Not when we are about to lower the only light this family ever had into the ground.

After the dismal affair of Elena’s wake, we drive back to the compound in heavy silence, each of us more sullen than before. Kira can’t stop crying, no matter how hard Lucky tries to comfort her.

I can only imagine what’s happening in the other cars trailing behind us. Darius is probably clinging to Sasha with everything he has, terrified that his favorite Petrov might somehow vanish too. Kostya is likely still mute, unable to string two sentences together.

And Misha? Who the fuck knows. He’s alone in his car, unwilling to let anyone witness his breakdown.

When we reach the house, Misha is the first to get out and disappear inside.

“Don’t,” I hear Sasha say as he places a gentle hand over Kostya’s chest, stopping him from following our brother. “Just let him be, Kostya.”

Normally, Kostya would curse Sasha out for trying to tell him what he can or cannot do. But today, he lowers his head… and obeys.

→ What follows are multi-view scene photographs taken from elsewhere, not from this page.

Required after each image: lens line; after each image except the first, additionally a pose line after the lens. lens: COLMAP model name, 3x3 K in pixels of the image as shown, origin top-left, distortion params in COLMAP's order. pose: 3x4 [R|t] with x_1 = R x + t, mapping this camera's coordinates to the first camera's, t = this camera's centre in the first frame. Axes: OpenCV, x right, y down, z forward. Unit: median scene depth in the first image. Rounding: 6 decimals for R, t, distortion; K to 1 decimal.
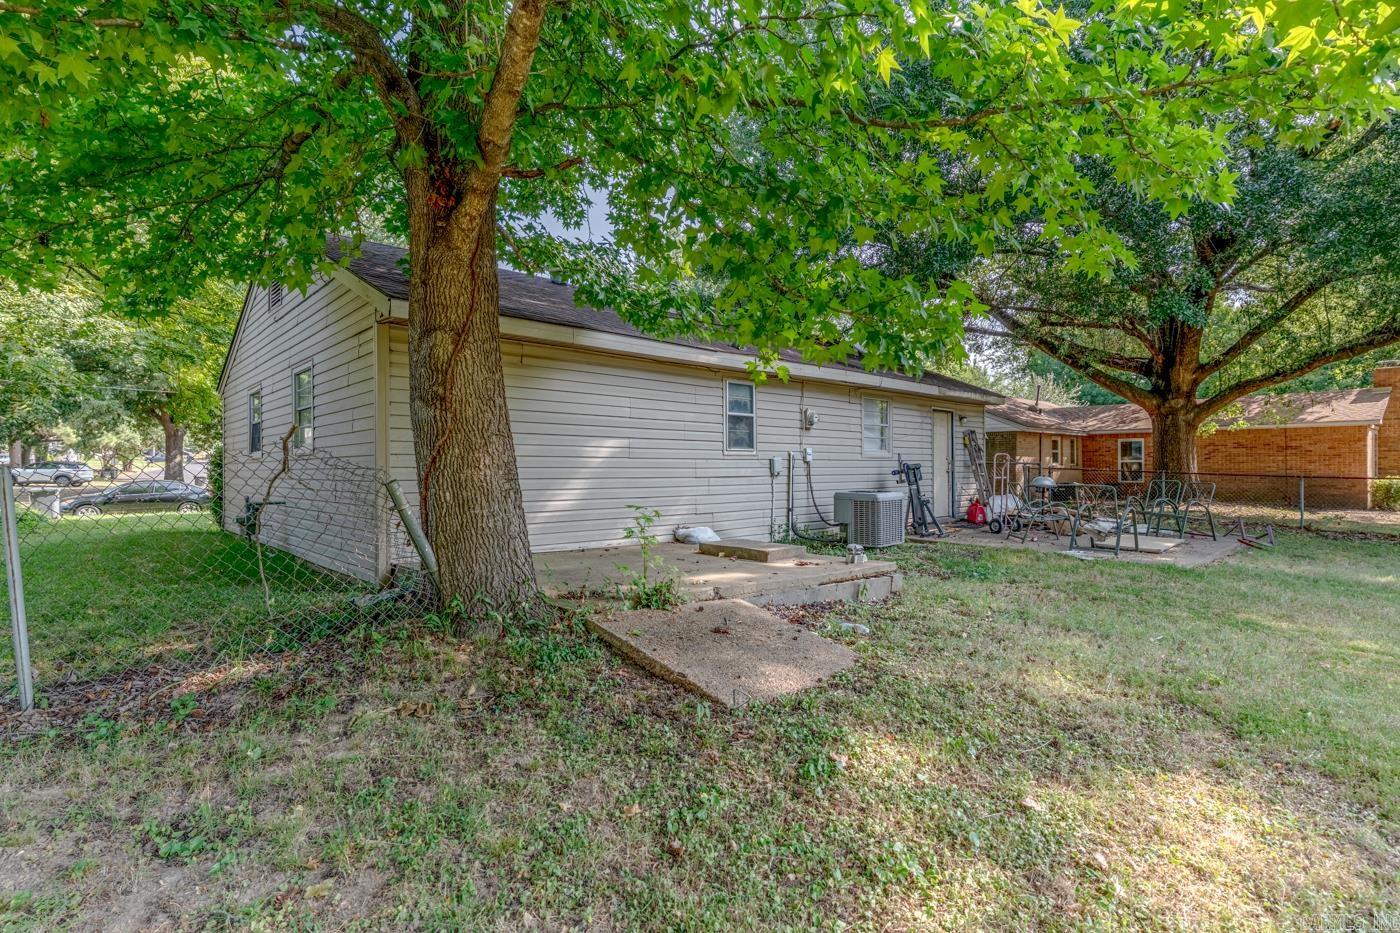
lens RADIAL K [[671.0, 0, 699.2], [0, 671.0, 466.7], [0, 0, 1]] dist [0.003779, 0.000095]
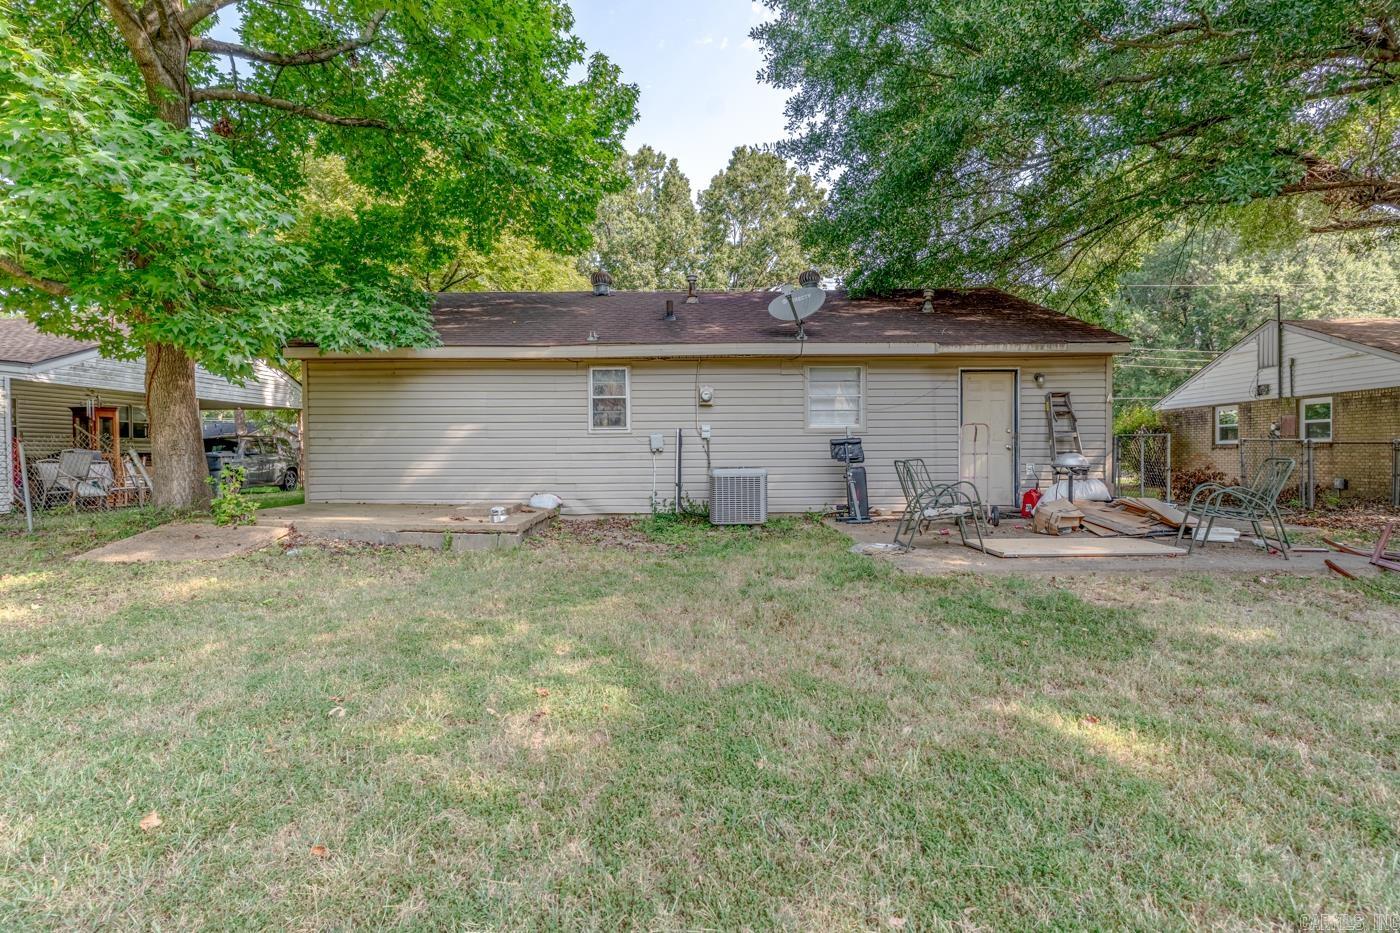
lens RADIAL K [[671.0, 0, 701.0], [0, 671.0, 463.3], [0, 0, 1]] dist [0.003779, 0.000095]
pose [[0.729398, 0.001584, -0.684088, 0.932268], [0.005916, 0.999945, 0.008623, 0.023648], [0.684064, -0.010336, 0.729349, 0.275803]]
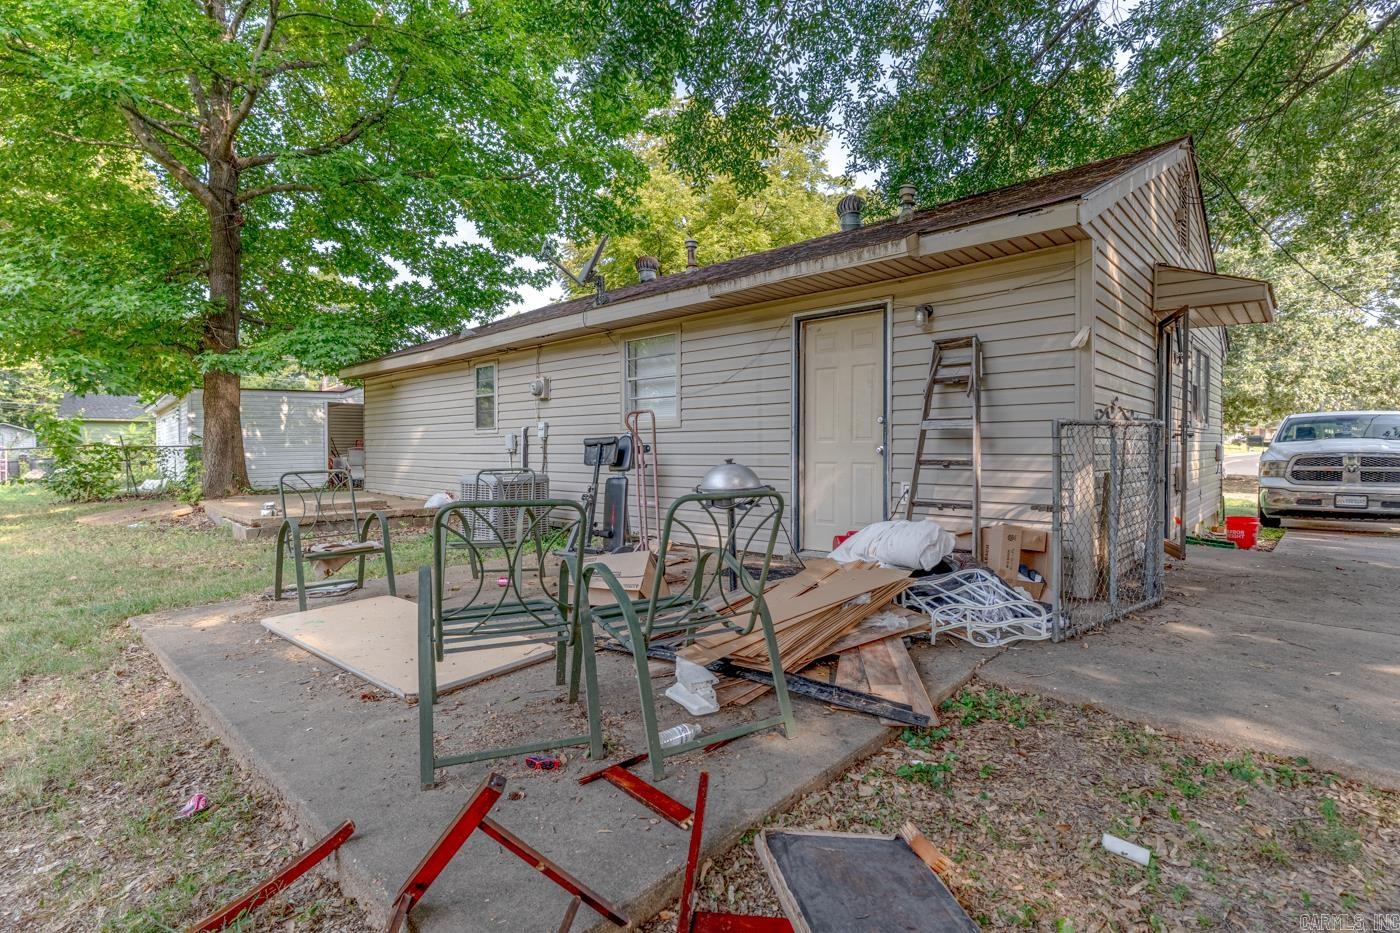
lens RADIAL K [[671.0, 0, 701.0], [0, 671.0, 462.3], [0, 0, 1]] dist [0.003779, 0.000095]
pose [[0.061015, 0.018402, -0.997967, 1.139834], [0.002102, 0.999825, 0.018564, 0.009757], [0.998135, -0.003230, 0.060965, 1.255700]]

“Come, Darius,” Lucky says gently, taking the boy’s hand. “Let’s get you something to eat.”

“I’m not hungry,” Darius mutters, roughly wiping at the tears that refuse to stop falling.

Lucky lowers himself onto his haunches so he’s eye-level with him. “I know, kid. But your sister hasn’t eaten anything all day. I was hoping you could help me with that.”

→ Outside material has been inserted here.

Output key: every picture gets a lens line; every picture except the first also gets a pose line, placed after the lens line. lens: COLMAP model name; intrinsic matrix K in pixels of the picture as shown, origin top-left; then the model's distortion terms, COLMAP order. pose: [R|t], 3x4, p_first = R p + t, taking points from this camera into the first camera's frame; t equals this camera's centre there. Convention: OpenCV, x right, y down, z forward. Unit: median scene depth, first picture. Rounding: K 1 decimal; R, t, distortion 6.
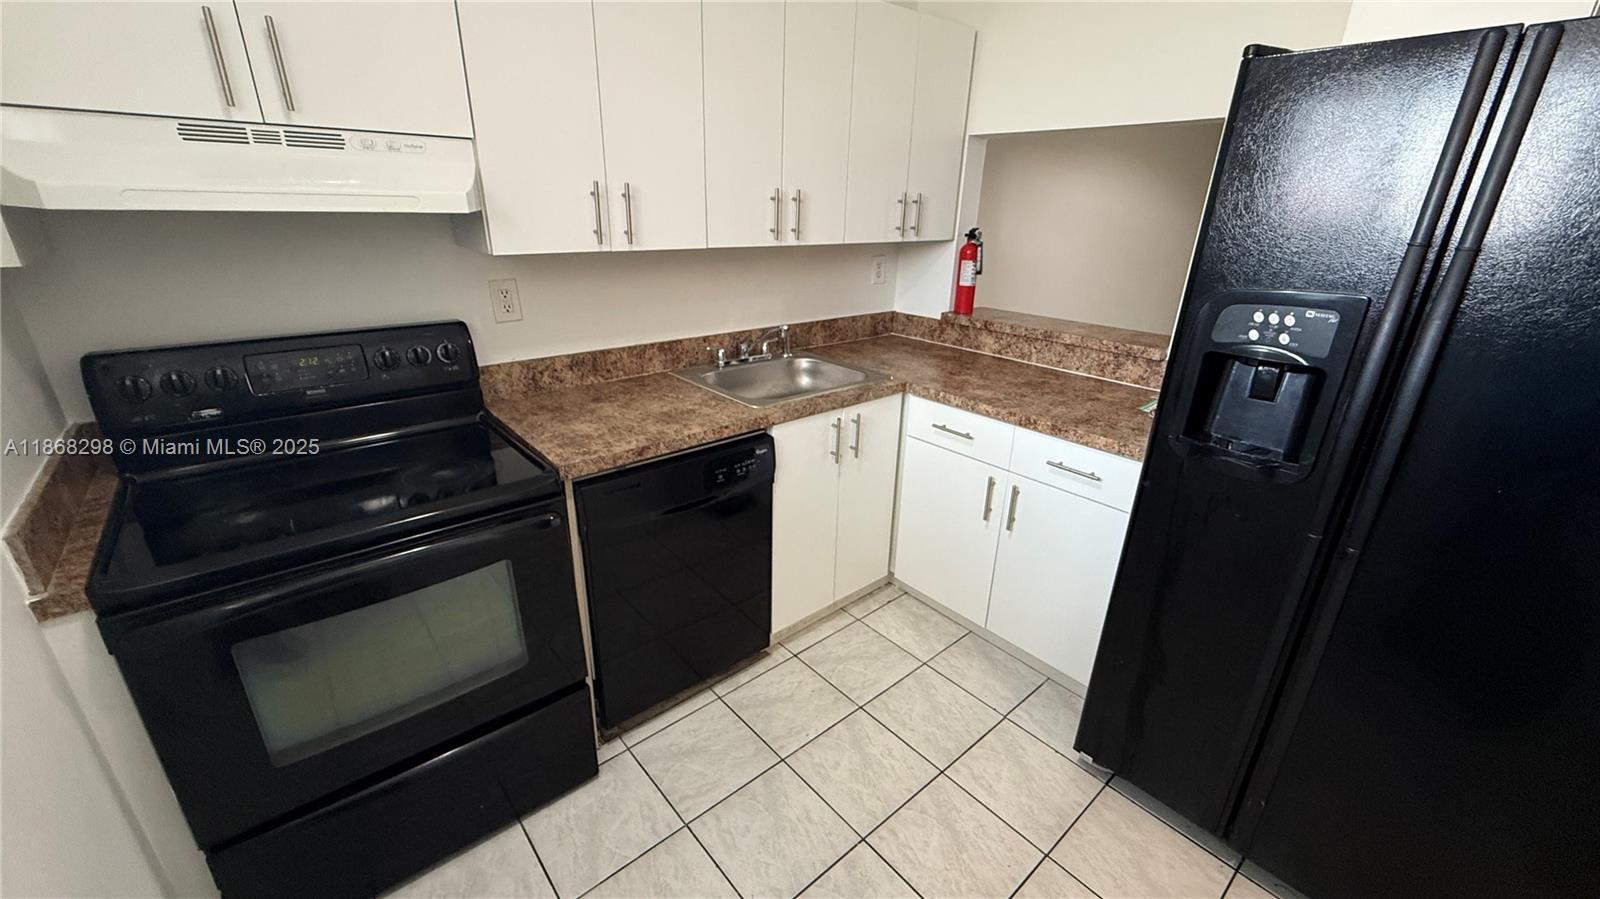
lens RADIAL K [[635.7, 0, 798.9], [0, 635.7, 450.9], [0, 0, 1]] dist [0.006288, 0.000321]
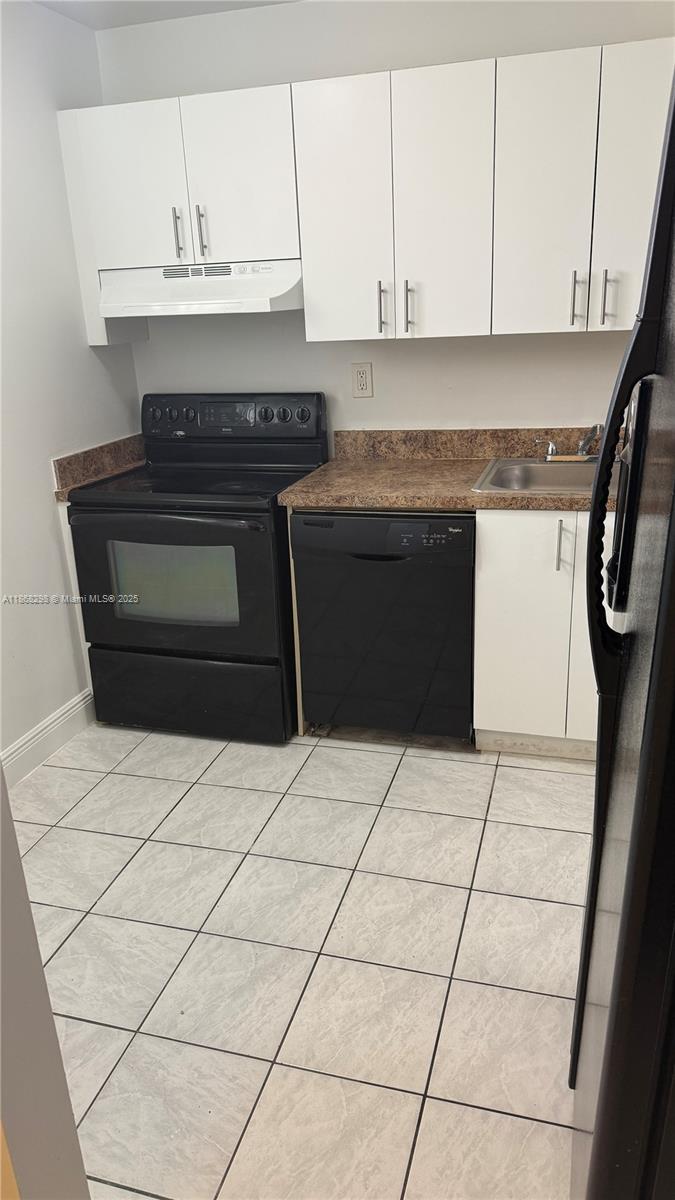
lens RADIAL K [[828.0, 0, 336.7], [0, 828.0, 608.4], [0, 0, 1]] dist [0.082480, -0.002506]
pose [[0.541985, 0.249682, -0.802441, 0.993147], [-0.255819, 0.958548, 0.125470, 0.002640], [0.800506, 0.137277, 0.583391, 0.063726]]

Darius glances up at Kira, her face tear-stricken and hollow, and nods. He’ll do anything for his sister. Even if that means forcing himself to eat something just so she will. With one hand laced with Darius’s and the other arm wrapped around Kira, Lucky guides them toward the kitchen.

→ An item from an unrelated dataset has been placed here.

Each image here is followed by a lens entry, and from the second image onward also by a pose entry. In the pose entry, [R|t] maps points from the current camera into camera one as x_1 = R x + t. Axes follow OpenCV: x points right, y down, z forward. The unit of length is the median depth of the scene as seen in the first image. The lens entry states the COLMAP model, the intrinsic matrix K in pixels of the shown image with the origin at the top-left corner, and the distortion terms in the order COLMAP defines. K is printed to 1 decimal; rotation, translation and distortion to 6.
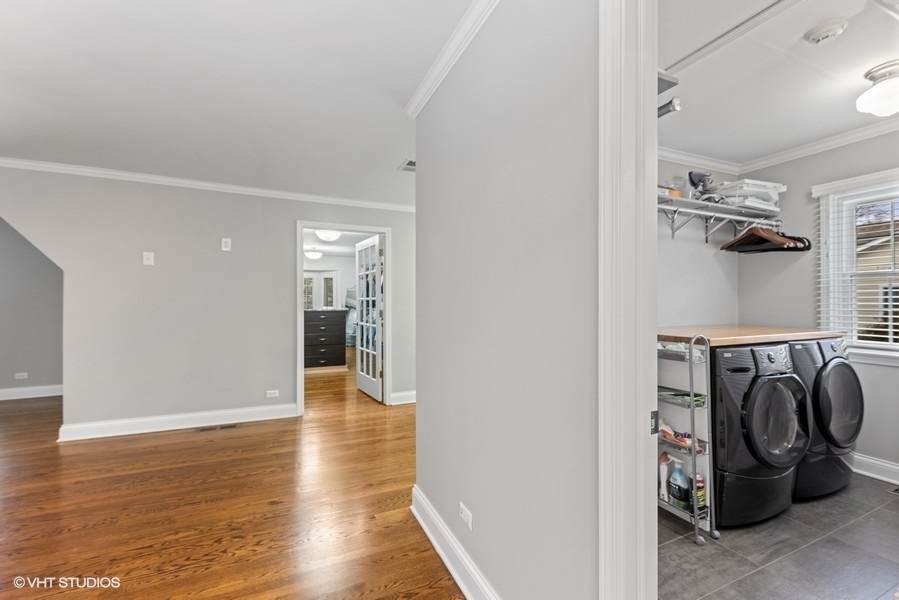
lens RADIAL K [[384.4, 0, 447.8], [0, 384.4, 299.6], [0, 0, 1]] dist [-0.000200, 0.000026]
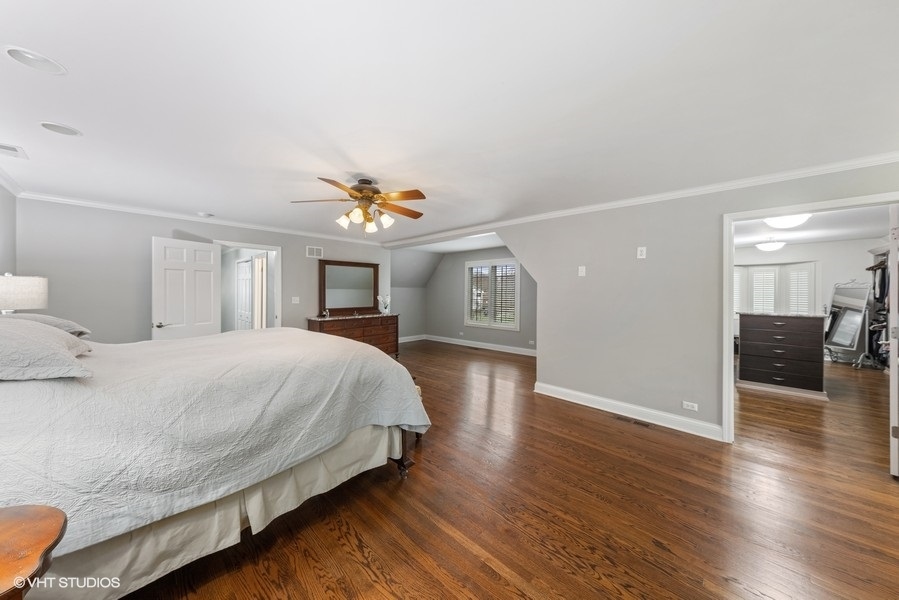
lens RADIAL K [[306.1, 0, 448.6], [0, 306.1, 290.8], [0, 0, 1]] dist [0.006506, -0.000274]
pose [[0.381523, -0.002879, -0.924355, 0.017600], [0.002678, 0.999994, -0.002009, -0.047392], [0.924355, -0.001709, 0.381529, 0.222204]]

“I’m going to check on Nadya,” Sasha says, his expression just as empty as the rest of us.

“Let me do it,” I interrupt. “You and Kostya haven’t eaten either. Me and Stella will check on the baby.”

“Are you sure?” Sasha asks hesitantly.

“He’s sure,” Kostya answers for me. “Come on, asshole. Let’s get some food. It’s been a hell of a day.” He drags Sasha toward the kitchen before he can argue.

I turn to my woman to ask if she’d mind coming with me, but she answers before I even speak, looping her arm through mine. “Let’s go.”

I let out a relieved breath and lead her upstairs, toward the nursery my brothers and I helped Elena decorate over the summer. I ease the door open and find Nadya’s nanny in the rocking chair beside the crib, quietly reading as she rocks.

“How is she?” I ask in Russian. The nanny rises immediately to her feet.

“Perfect. She’s perfect,” she says with a soft smile.

I glance at Nadya, fast asleep, peaceful and unaware of the world that’s already broken around her.

“Yes,” I whisper. “She really is.”

I ask the nanny to give us a few minutes alone with my niece, and she quietly slips out. I stand over the crib, my heart in pieces, wondering what kind of life waits for my niece now.

This is so fucking unfair.

Nadya was supposed to have everything. A Bratva princess like her should have everything.

And now… what kind of life will she have without a mother…and, by the looks of it, without a father either?

“Fuck,” I curse, wiping fresh tears from my eyes.

Stella steps in close, sliding under my arm just to hold me. “It’s okay,” she says softly. “Nadya will be okay,” she repeats, as if perfectly in tune with all my worrisome thoughts.

“Will she?” I ask quietly, not nearly as convinced.